The model measures 39 cm and weighs 750 g. It has a 30 mm tube, and it is available only with the ring-mounting option. Other external features include a rubberized magnification ring, as well as the windage turret – the same as on Magnus. It has an open tactical turret – not a ballistic one. It also has a side parallax, which is normal for a scope with this magnification. The parallax goes from 50 m to infinity and at the moment, the scope is available with 2 or 3 different reticles.

We can also add that it has a zero stop and that it is a single-turn turret. Let us return to the tactical turret, as it needs a bit more explanation. This scope is tactical because it has marked clicks. From the markings, you can find out the clicks, not the distances. But with the ballistic turret (like the Magnus series has), you are able to put a ring on it, which tells you the distance – the ring always matches your ballistic curve.

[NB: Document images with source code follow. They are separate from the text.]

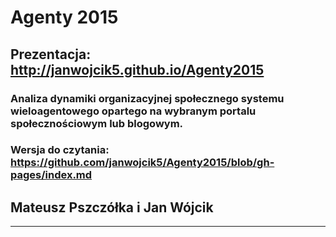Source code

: # Agenty 2015
## Prezentacja: http://janwojcik5.github.io/Agenty2015 
### Analiza dynamiki organizacyjnej społecznego systemu wieloagentowego opartego na wybranym portalu społecznościowym lub blogowym.

### Wersja do czytania: https://github.com/janwojcik5/Agenty2015/blob/gh-pages/index.md  

## Mateusz Pszczółka i Jan Wójcik
---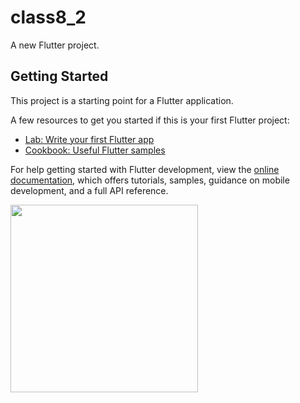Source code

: # class8_2

A new Flutter project.

## Getting Started

This project is a starting point for a Flutter application.

A few resources to get you started if this is your first Flutter project:

- [Lab: Write your first Flutter app](https://docs.flutter.dev/get-started/codelab)
- [Cookbook: Useful Flutter samples](https://docs.flutter.dev/cookbook)

For help getting started with Flutter development, view the
[online documentation](https://docs.flutter.dev/), which offers tutorials,
samples, guidance on mobile development, and a full API reference.

<p>
<img src ="https://user-images.githubusercontent.com/114207033/216517208-661bae72-7253-4d75-aba0-ae80ba0e63ef.png"height="300px"width="300px">
</p>
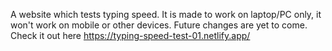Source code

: A website which tests typing speed. It is made to work on laptop/PC only, it won't work on mobile or other devices.
Future changes are yet to come.
Check it out here https://typing-speed-test-01.netlify.app/

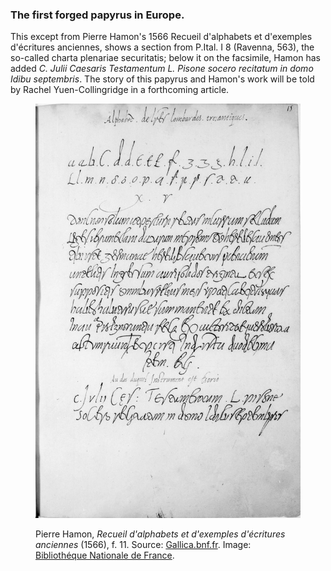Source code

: ### The first forged papyrus in Europe. 


This except from Pierre Hamon's 1566 Recueil d'alphabets et d'exemples d'écritures anciennes,
shows a section from P.Ital. I 8 (Ravenna, 563), the so-called charta plenariae securitatis; 
below it on the facsimile, Hamon has added *C. Julii Caesaris Testamentum L. Pisone socero recitatum in domo Idibu septembris*. 
The story of this papyrus and Hamon's work will be told by Rachel Yuen-Collingridge in a forthcoming article.



<figure>
<p><img src="/images/Hamon_Recueil.jpg"/></p>
<figcaption> Pierre Hamon, <i>Recueil d'alphabets et d'exemples d'écritures anciennes</i> (1566), f. 11. Source: <a href="http://gallica.bnf.fr/">Gallica.bnf.fr</a>. Image: <a href="http://www.bnf.fr/">Bibliothéque Nationale de France</a>. </figcaption>

</figure>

This scope comes with only one turret; there is no possibility of obtaining additional rings on it. One click is 0.5 cm or 0.05 MIL, so the clicks are very precise. There are 70 clicks in one revolution, so there is approximately 35 cm of elevation travel on 100 m. Thus, we could say that the turret is precise, but with a limited elevation range in one turn. What is also interesting is that Leica does not give out information about the total internal elevation range – presumably, it is not that big.

What is a plus is the zero stop, and having only a single turn, so it is impossible to get lost – it is the easiest way to use it. Staying on the topic of physical characteristics, Leica uses AquaDura Coating on this model; they apply it on the external part of the lenses, and this repels water particles, dirt particles, and if you exhale on the lens, you will see that the trace quickly disappears – you are able to use it even if warm air touches a cold scope.

Let us turn our attention to the optical features of the scope – it goes from 6.5 to 26. The zoom factor is 4x and optically, it is pretty decent. There is a bit of tunnel effect (it is not as forgiving as on Magnus). It also has a 100 mm of eye relief, which means that you can even use it on extremely powerful calibers – even stronger than .300 Winchester Magnum – there is enough eye-relief that the scope never hits you.

It lacks illumination, like the previous ER scopes. But since this is intended for day-time long-range hunting, like Chamois hunting in the mountains, it does not need illumination. Including it would certainly make it a better scope since it only has a 4x zoom and a 56 mm objective lens, but it still performs well in twilight – if you put it on 8x magnification, or 20x, 26x, just to see the details (not to shoot). On 26x magnification, you are able to judge what kind of an animal you are looking at even on a 200 m distance, without a problem. You can also take confident shots up to 500 m. This scope was purposely built for long-range hunting.

The philosophy behind long-range hunting is clear: high magnification (so you are able to judge the details), a tactical turret (which enables you to shoot accurately up to 500 m), and parallax adjustment. Overall, it has everything needed. Leica does not need a bigger elevation adjustment because their core philosophy is that if you hunt long-range, you should not shoot on a too far distance (it has to be within an ethical range).

We can conclude by saying that this is a scope intended for long-range hunting for distances up to 500 m, maybe 600 m, if your bullet trajectory allows it. The scope will not perform well regarding other purposes than hunting. The magnification is already so high that the field of view is quite narrow – on all magnification settings, the field of view is not the best when it comes to the Leica ER. It is meant for stalking in the mountains and shooting at greater distances, and also for using it in combination with their laser rangefinding products like the Rangemaster or Geovid – then, it excels in terms of performance.